Electrical and Computer Engineering
Dean of Engineering
Faculty Host: Lin Zhong
Associate Research Scholar
ECE Seminar Series: Video analytics at scale for mobile Internet-of-things platform (698/699)
Tuesday, March 28, 2017
to 5:00 PM
1064 Duncan Hall
6100 Main St
Houston, Texas, USA
Content-rich sensors, such as video cameras, are growing at an astonishing rate with emerging applications in traffic monitoring, surveillance for smart cities, and connected vehicles such as drones. Today, most of this collected video sensor data is stored close to the point of capture and is not easy to search even when timely remote access will provide valuable real-time insights. Emerging applications of Internet of things (IoT) need intelligent solutions to decide what data to analyze locally, what data to transmit to server without taxing network constraints to get a timely response, and how to use the responses for control and coordination among a network of IoT devices. My research focuses on the design of novel architectures and algorithms for IoT that can intelligently leverage edge computing and networking to minimize network traffic and response latencies.

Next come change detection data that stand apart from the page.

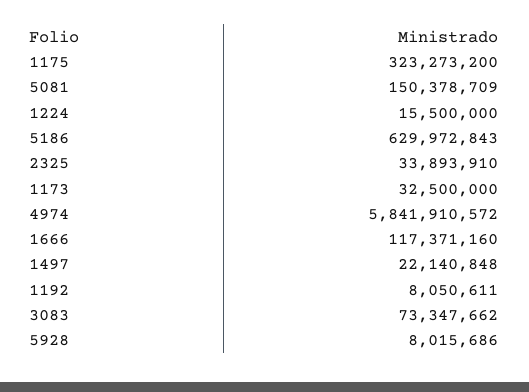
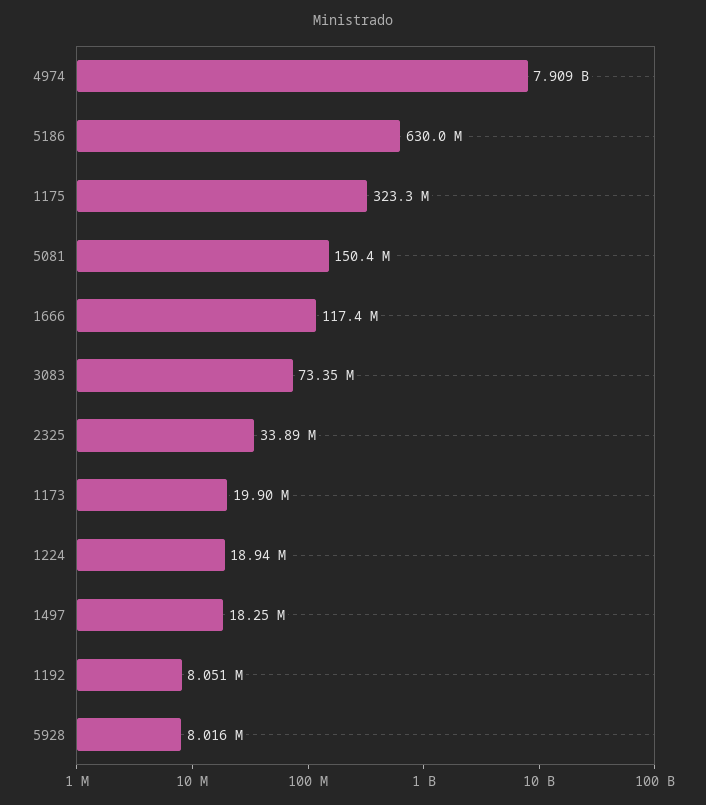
  {
    "1175": 323273200,
    "5081": 150378709,
-   "1224": 15500000,
+   "1224": 18940000,
    "5186": 629972843,
    "2325": 33893910,
-   "1173": 32500000,
+   "1173": 19900000,
-   "4974": 5841910572,
+   "4974": 7909000000,
    "1666": 117371160,
-   "1497": 22140848,
+   "1497": 18250000,
    "1192": 8050611,
    "3083": 73347662,
    "5928": 8015686
  }

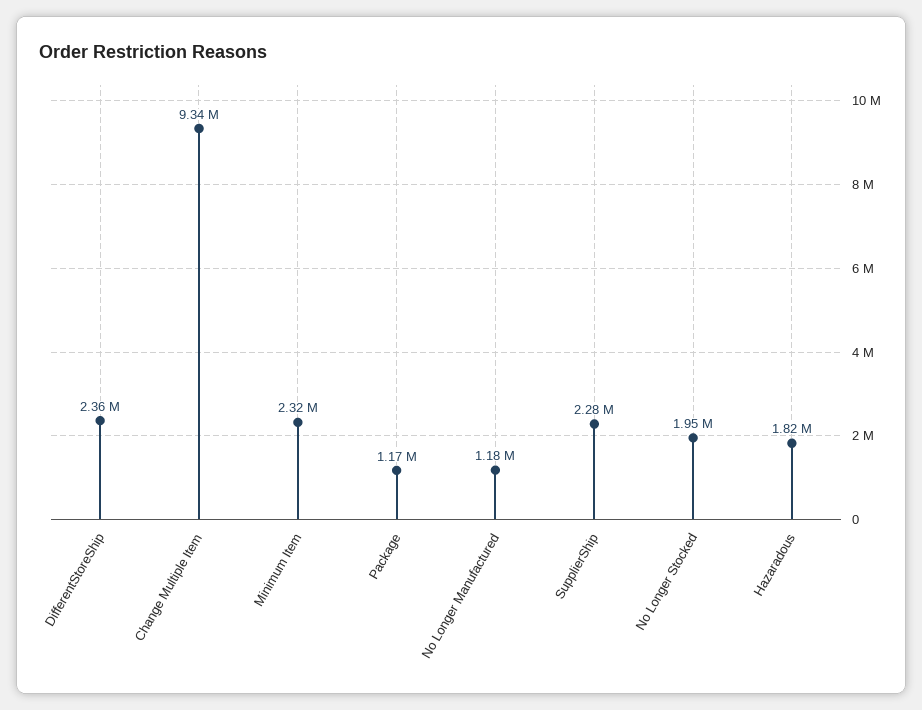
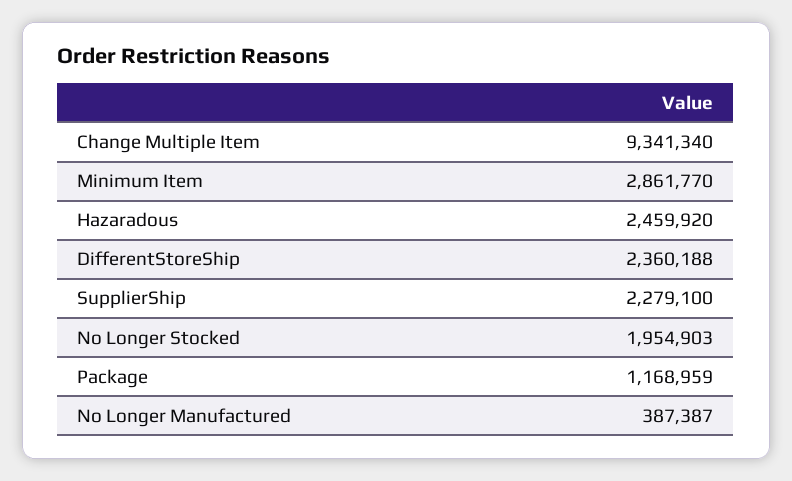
  {
    "DifferentStoreShip": 2360188,
    "Change Multiple Item": 9341340,
-   "Minimum Item": 2320000,
+   "Minimum Item": 2861770,
    "Package": 1168959,
-   "No Longer Manufactured": 1180000,
+   "No Longer Manufactured": 387387,
    "SupplierShip": 2279100,
    "No Longer Stocked": 1954903,
-   "Hazaradous": 1820000
+   "Hazaradous": 2459920
  }

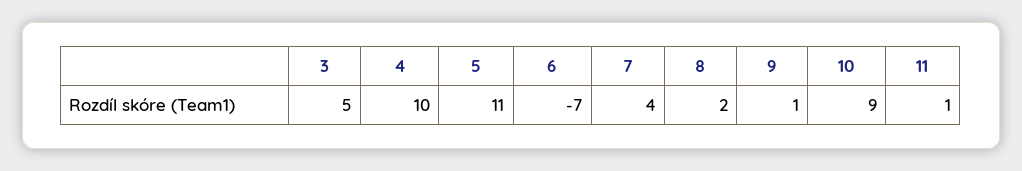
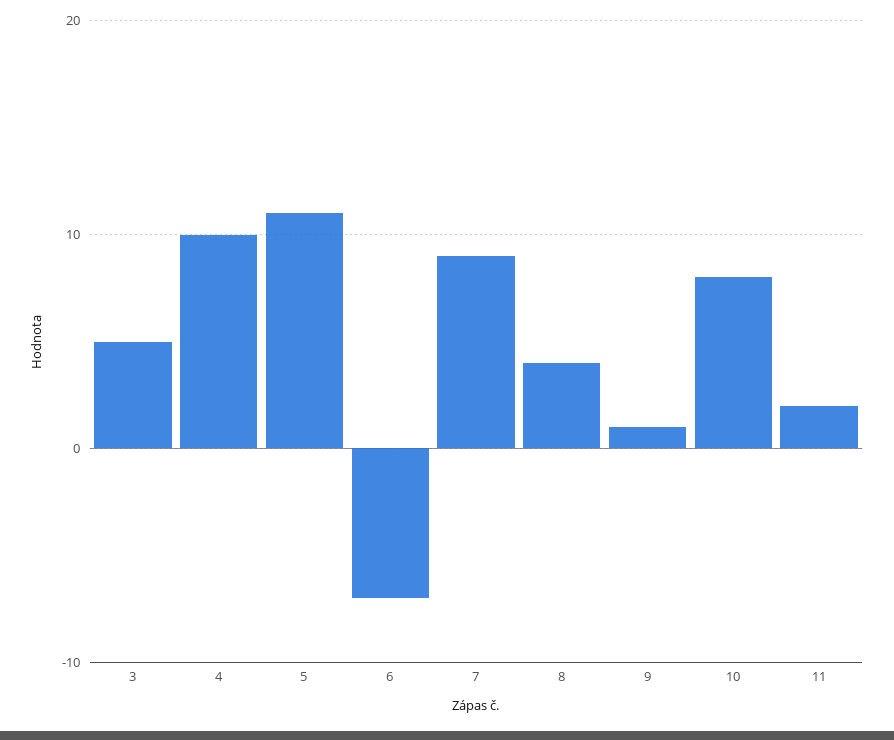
  {
    "3": 5,
    "4": 10,
    "5": 11,
    "6": -7,
-   "7": 4,
+   "7": 9,
-   "8": 2,
+   "8": 4,
    "9": 1,
-   "10": 9,
+   "10": 8,
-   "11": 1
+   "11": 2
  }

In the first part of the talk, I discuss a system "Vigil," which uses content-aware compression to enable real-time tracking and surveillance across smart cities. Content-aware compression uses lightweight feature extraction on the video frames at/near camera nodes to transmit prioritized content that is analyzed further at the cloud based on available bandwidth. The proposed approach combined with intelligent traffic scheduling results in a 10x wireless capacity savings over systems that upload all videos to the cloud, while maintaining the same accuracy in detecting objects of interest. In the second part of the talk, I discuss a system "Optasia" to enable efficient queries for traffic monitoring over large-scale city-wide camera installations. This system modularizes the vision modules, such as classifying vehicles by color and type, so that we can apply SQL-type relational dataflow to process the video data efficiently by discarding irrelevant columns early, de-duplicating common modules, and parallelizing the processing. This system brings together advances from two areas—machine vision and big data analytics systems to automatically parallelize computation as video input size grows or number of cameras increase. I conclude the talk by discussing how I am applying similar techniques on video from drone platforms.
Biography of Aakanksha Chowdhery:
Dr. Aakanksha Chowdhery is an Associate Research Scholar at Princeton University. Her research focuses on the network architectures and data analytics for next-generation Internet-of-Things (IoT) applications. Her work has contributed to industry standards and consortia, such DSL standards and OpenFog Consortium. She completed her PhD in Electrical Engineering from Stanford University in 2013 and was a postdoctoral researcher at Microsoft Research in Mobility and Networking Group until 2015. In 2012, she became the first woman to win the Paul Baran Marconi Young Scholar Award, given for the scientific contributions in the field of communications and the Internet. She also received the Stanford School of Engineering Fellowship and the Stanford's Diversifying Academia Recruiting Excellence (DARE) fellowship. Prior to joining Stanford, she completed her Bachelor's degree at IIT Delhi where she received the President's Silver Medal Award.